### Aim of the exercise
Please report, as a single number, how many lines in the entries include the string "Cultura".

[Data to examine Boundary: Start]

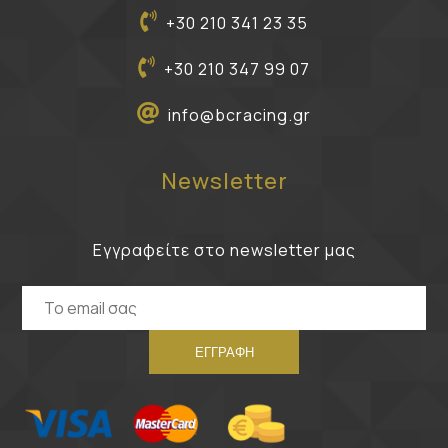
+30 210 341 23 35
+30 210 347 99 07
info@bcracing.gr
Newsletter
Εγγραφείτε στο newsletter μας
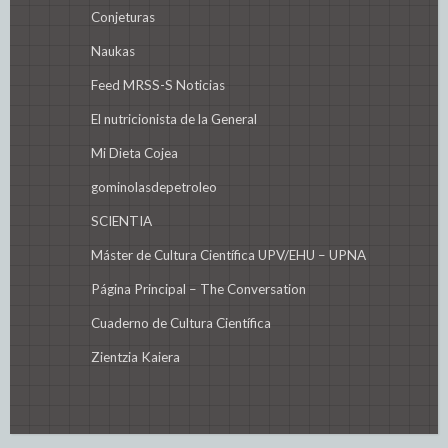
Conjeturas
Naukas
Feed MRSS-S Noticias
El nutricionista de la General
Mi Dieta Cojea
gominolasdepetroleo
SCIENTIA
Máster de Cultura Científica UPV/EHU – UPNA
Página Principal – The Conversation
Cuaderno de Cultura Científica
Zientzia Kaiera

[Data to examine Boundary: End]

### Answer for the task
2